#### RECORDS PROVIDED ####
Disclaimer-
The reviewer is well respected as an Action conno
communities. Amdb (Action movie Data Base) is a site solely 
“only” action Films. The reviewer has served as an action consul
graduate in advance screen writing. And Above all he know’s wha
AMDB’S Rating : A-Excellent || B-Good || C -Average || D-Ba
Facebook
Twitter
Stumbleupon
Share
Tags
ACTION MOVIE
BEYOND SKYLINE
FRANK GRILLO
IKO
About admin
####
* WHAT TO DO:
Each line of the records that holds the word "reviewer" should be copied out.

* YOUR RESPONSE:
The reviewer is well respected as an Action conno
“only” action Films. The reviewer has served as an action consul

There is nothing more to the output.